3 de março de 2008
A borboleta no shopping

Era uma borboleta amarela. Ou mais exatamente: amarela, preta e branca. Entrou no shopping não sei se impulsionada pelo vento ou pela vontade de suas asas grandes e vistosas. Encontrá-la foi tão inesperado que custei a reconhecê-la: quem pode imaginar uma borboleta num shopping? Até ela se tornar bem nítida aos meus olhos, não soube dizer o que era. Em poucos e intensos segundos, passei da incerteza absoluta - "o que é isso?" - ao mais puro encantamento - "uma borboleta no shopping!".

Tudo bem, é um shopping pequeno, de bairro, com uma entrada principal que dá para a avenida, e outra lateral, menor, que dá para a minha rua. Três andares, ar condicionado, mármore, vidro e aço - enfim, nada que combine com borboletas.

Mas lá estava ela, toda serelepe. Parei para admirá-la e por um instante ela, vaidosa, pairou também, admirada talvez de tamanha admiração. Farfalhou diante de mim, quase imóvel, num flerte de amantes impossíveis e então seguiu seu vôo apressado e indeciso de mulher flanando entre vitrines.
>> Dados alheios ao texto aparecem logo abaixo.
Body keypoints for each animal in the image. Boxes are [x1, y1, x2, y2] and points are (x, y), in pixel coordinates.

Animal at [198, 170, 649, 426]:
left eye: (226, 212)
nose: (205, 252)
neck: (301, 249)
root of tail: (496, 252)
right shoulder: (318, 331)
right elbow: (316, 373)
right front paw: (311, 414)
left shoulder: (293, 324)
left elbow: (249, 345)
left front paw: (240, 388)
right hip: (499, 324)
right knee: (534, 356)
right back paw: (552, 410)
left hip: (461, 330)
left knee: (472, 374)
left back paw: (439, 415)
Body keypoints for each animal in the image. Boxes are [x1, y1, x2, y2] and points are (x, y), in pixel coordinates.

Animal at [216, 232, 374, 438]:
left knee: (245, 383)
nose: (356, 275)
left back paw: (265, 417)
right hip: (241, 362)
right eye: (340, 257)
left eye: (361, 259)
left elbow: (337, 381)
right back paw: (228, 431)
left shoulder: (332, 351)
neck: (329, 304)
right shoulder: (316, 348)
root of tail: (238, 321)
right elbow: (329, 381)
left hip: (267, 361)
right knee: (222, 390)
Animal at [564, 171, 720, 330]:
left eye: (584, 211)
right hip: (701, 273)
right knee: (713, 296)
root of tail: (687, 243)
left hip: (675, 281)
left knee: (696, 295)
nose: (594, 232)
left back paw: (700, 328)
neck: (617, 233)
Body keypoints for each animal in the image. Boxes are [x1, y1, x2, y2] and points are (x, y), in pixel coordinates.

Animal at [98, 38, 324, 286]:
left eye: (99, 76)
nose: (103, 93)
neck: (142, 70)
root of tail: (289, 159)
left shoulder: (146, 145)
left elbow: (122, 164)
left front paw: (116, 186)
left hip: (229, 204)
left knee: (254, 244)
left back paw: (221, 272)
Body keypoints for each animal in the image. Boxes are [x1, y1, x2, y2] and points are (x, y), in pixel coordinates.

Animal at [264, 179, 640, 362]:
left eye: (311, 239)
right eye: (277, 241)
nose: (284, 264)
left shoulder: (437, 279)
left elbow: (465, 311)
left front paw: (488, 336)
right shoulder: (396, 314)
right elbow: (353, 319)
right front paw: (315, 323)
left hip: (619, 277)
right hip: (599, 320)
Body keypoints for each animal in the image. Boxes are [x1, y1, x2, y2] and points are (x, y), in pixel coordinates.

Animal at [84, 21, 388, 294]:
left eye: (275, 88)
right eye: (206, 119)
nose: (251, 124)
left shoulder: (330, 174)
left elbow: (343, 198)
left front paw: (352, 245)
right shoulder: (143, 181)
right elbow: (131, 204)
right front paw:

Também eu quis seguir meu caminho e cheguei mesmo a dar dois passos, mas percebi de repente que ela me capturara. Fiz meia volta e segui atrás da borboleta que já se alçara mais alto, longe do olhar humano. De fato, minha expressão maravilhada ainda buscou espelho no rosto dos passantes, mas ninguém parecia se dar conta de que uma borboleta amarela voava pelo shopping, nobilíssima.

Fez que subiria para o segundo andar, mas de súbito cortou em diagonal para a praça de alimentação entre as duas escadas rolantes e sumiu no teto de um quiosque. Sem saber o que fazer, resolvi esperar que ela retomasse o fôlego. Breve e delicada é a vida das borboletas; não convinha apressá-la. Encostei-me ao balcão do café e pedi um expresso. Dali eu poderia vê-la retomar seu vôo e então... Eu não sabia ainda. Talvez apenas lhe lançasse um olhar cúmplice de despedida e fosse pagar minhas contas. Mas iria com o coração aquecido pela secreta loucura de flertar com borboletas.

Então me surgiu um conhecido, desses com quem trocamos palavras cordiais e rasas, reservando outras mais ácidas para falar sobre o que não importa: o futebol, a política, a vida dos outros. Faltava-nos a genuína intimidade dos que partilham o silêncio sem desconforto para que eu pudesse lhe dizer que toda minha atenção aguardava o vôo de uma borboleta amarela. Talvez se explicasse que era esse o título do meu primeiro livro sério, tantas vezes lido e relido e que por causa dele foi que decidi me tornar cronista... Bem, se eu lhe dissesse tudo isso o mais certo é que só alongasse ainda mais nossa conversa... Não tive como saber. Naquela fração de segundos em que os cariocas se atracam em efusivas despedidas, minha borboleta amarela levantou vôo porque quando olhei de novo ela já subia veloz para logo se perder destas vistas cansadas que já reclamam óculos definitivos.

Foi-se embora minha borboleta amarela, mas me deixou esta crônica, que vem a ser modesta sobrinha-neta daquela de Rubem Braga.